Im Streit um die Roaming-Gebühren könnten die EU-Länder nun doch einer völligen Abschaffung zustimmen. Nach einem Vorschlag Lettlands würden die Aufschläge für das mobile Telefonieren und das Surfen im EU-Ausland Ende 2018 gestrichen, wie das Handelsblatt berichtet. Nach früheren Berichten wollten viele Staaten die Gebühren nicht völlig abschaffen.

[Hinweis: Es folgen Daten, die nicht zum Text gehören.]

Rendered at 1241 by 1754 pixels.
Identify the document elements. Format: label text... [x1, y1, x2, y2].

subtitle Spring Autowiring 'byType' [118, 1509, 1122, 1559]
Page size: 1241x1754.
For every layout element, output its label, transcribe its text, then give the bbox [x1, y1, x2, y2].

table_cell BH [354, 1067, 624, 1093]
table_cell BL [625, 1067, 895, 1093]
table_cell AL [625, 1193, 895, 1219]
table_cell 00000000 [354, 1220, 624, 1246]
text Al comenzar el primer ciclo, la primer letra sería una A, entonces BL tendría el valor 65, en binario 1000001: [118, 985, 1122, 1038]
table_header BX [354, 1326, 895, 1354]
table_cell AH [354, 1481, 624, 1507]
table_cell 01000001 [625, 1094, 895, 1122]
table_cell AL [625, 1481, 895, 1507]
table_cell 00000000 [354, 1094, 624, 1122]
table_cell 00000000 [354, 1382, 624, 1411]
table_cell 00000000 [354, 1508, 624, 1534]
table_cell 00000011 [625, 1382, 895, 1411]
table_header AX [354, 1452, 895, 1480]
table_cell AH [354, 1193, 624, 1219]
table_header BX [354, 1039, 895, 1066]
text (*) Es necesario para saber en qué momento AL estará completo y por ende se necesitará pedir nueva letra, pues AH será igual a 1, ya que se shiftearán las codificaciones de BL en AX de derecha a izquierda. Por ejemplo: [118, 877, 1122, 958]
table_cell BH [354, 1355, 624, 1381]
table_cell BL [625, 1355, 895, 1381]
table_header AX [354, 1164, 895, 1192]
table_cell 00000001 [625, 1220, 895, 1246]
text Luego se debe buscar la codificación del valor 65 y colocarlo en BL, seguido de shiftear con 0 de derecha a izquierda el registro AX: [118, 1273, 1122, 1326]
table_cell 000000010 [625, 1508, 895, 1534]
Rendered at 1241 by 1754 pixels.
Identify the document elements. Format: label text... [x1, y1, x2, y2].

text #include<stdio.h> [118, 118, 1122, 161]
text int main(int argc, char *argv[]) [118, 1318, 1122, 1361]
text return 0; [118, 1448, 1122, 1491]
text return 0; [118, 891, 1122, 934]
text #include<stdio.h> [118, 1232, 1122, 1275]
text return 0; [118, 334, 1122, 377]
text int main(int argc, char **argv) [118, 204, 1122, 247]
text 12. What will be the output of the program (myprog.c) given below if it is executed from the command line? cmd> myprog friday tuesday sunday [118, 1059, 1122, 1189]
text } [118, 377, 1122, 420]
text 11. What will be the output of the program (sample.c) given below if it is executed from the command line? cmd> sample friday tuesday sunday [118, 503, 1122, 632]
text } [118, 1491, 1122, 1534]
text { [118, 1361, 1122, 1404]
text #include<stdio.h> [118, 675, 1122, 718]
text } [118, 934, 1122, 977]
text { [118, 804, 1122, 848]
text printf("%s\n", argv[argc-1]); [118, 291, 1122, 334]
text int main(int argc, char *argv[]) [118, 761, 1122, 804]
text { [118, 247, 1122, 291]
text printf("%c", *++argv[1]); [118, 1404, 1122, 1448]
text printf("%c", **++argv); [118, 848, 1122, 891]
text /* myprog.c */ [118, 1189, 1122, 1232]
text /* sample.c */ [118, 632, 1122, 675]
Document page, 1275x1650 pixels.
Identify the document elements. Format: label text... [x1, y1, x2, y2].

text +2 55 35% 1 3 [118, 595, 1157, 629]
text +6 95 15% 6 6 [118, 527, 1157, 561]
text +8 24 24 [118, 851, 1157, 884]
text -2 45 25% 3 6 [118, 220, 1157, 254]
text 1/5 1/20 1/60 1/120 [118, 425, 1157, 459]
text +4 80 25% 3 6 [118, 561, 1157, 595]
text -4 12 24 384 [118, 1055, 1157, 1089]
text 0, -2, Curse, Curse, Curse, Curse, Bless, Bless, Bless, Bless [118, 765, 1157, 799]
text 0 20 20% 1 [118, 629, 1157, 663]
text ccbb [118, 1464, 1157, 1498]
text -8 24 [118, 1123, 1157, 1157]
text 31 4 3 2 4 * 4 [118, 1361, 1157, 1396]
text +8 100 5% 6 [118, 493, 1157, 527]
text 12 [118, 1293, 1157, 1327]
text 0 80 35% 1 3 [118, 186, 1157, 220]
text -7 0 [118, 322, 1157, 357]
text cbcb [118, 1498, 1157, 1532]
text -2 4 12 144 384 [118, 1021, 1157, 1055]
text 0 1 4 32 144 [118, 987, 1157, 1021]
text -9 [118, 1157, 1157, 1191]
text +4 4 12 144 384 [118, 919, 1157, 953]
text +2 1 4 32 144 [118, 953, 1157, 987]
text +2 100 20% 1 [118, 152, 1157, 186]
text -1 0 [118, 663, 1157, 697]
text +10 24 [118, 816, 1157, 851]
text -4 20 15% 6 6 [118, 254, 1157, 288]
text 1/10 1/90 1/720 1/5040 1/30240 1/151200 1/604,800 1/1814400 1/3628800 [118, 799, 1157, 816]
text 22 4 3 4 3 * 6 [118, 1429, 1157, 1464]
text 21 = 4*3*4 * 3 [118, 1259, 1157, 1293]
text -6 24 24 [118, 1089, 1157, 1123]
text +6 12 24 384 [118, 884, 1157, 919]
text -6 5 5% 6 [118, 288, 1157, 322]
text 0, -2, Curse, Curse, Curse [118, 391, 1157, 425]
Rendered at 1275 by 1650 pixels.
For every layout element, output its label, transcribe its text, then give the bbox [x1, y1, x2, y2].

Lettland hat derzeit den Vorsitz der EU-Staaten und versucht daher, einen Kompromiss unter den Staaten zu organisieren. Dass dieser Vorschlag auf dem Tisch liegt, bedeutet, dass er Aussicht auf Erfolg hat, wie ein Diplomat in Brüssel am Dienstag erläuterte. Entschieden ist damit aber noch nichts. Das Europaparlament will die Gebühren völlig abschaffen, unter den EU-Staaten gibt es Widerstand. Am Ende müssen sich beide Seiten einig werden.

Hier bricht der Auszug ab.